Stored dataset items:
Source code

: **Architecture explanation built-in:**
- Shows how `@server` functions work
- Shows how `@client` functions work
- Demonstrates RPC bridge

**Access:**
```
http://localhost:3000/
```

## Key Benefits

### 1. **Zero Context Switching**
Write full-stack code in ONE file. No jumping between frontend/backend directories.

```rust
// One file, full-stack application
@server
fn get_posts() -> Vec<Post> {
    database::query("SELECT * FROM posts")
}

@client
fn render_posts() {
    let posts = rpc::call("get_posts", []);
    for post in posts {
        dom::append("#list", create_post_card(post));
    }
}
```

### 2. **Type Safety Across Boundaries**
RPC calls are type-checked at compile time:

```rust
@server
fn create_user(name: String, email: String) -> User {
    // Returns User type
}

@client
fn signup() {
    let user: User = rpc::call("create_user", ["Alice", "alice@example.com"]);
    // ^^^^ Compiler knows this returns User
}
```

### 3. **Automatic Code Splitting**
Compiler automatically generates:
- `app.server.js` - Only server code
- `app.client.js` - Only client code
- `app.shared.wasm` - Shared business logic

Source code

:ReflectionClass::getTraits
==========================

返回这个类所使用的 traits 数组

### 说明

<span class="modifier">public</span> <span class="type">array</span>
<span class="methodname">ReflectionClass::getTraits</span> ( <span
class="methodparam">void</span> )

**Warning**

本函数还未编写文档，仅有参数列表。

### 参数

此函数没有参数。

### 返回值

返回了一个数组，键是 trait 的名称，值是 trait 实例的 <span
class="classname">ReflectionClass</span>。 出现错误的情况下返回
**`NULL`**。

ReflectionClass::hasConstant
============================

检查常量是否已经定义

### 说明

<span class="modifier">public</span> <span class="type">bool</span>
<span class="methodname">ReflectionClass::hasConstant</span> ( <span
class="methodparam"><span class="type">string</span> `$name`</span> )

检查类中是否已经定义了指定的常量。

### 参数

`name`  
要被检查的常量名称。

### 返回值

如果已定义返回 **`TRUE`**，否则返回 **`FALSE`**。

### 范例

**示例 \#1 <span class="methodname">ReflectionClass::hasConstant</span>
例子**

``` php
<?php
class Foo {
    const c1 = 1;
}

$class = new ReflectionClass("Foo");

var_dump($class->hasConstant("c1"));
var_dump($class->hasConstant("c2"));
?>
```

Exercise requirements.
Your task is to print all of the records exactly.

Answer below.
Source code

: **Architecture explanation built-in:**
- Shows how `@server` functions work
- Shows how `@client` functions work
- Demonstrates RPC bridge

**Access:**
```
http://localhost:3000/
```

## Key Benefits

### 1. **Zero Context Switching**
Write full-stack code in ONE file. No jumping between frontend/backend directories.

```rust
// One file, full-stack application
@server
fn get_posts() -> Vec<Post> {
    database::query("SELECT * FROM posts")
}

@client
fn render_posts() {
    let posts = rpc::call("get_posts", []);
    for post in posts {
        dom::append("#list", create_post_card(post));
    }
}
```

### 2. **Type Safety Across Boundaries**
RPC calls are type-checked at compile time:

```rust
@server
fn create_user(name: String, email: String) -> User {
    // Returns User type
}

@client
fn signup() {
    let user: User = rpc::call("create_user", ["Alice", "alice@example.com"]);
    // ^^^^ Compiler knows this returns User
}
```

### 3. **Automatic Code Splitting**
Compiler automatically generates:
- `app.server.js` - Only server code
- `app.client.js` - Only client code
- `app.shared.wasm` - Shared business logic

Source code

:ReflectionClass::getTraits
==========================

返回这个类所使用的 traits 数组

### 说明

<span class="modifier">public</span> <span class="type">array</span>
<span class="methodname">ReflectionClass::getTraits</span> ( <span
class="methodparam">void</span> )

**Warning**

本函数还未编写文档，仅有参数列表。

### 参数

此函数没有参数。

### 返回值

返回了一个数组，键是 trait 的名称，值是 trait 实例的 <span
class="classname">ReflectionClass</span>。 出现错误的情况下返回
**`NULL`**。

ReflectionClass::hasConstant
============================

检查常量是否已经定义

### 说明

<span class="modifier">public</span> <span class="type">bool</span>
<span class="methodname">ReflectionClass::hasConstant</span> ( <span
class="methodparam"><span class="type">string</span> `$name`</span> )

检查类中是否已经定义了指定的常量。

### 参数

`name`  
要被检查的常量名称。

### 返回值

如果已定义返回 **`TRUE`**，否则返回 **`FALSE`**。

### 范例

**示例 \#1 <span class="methodname">ReflectionClass::hasConstant</span>
例子**

``` php
<?php
class Foo {
    const c1 = 1;
}

$class = new ReflectionClass("Foo");

var_dump($class->hasConstant("c1"));
var_dump($class->hasConstant("c2"));
?>
```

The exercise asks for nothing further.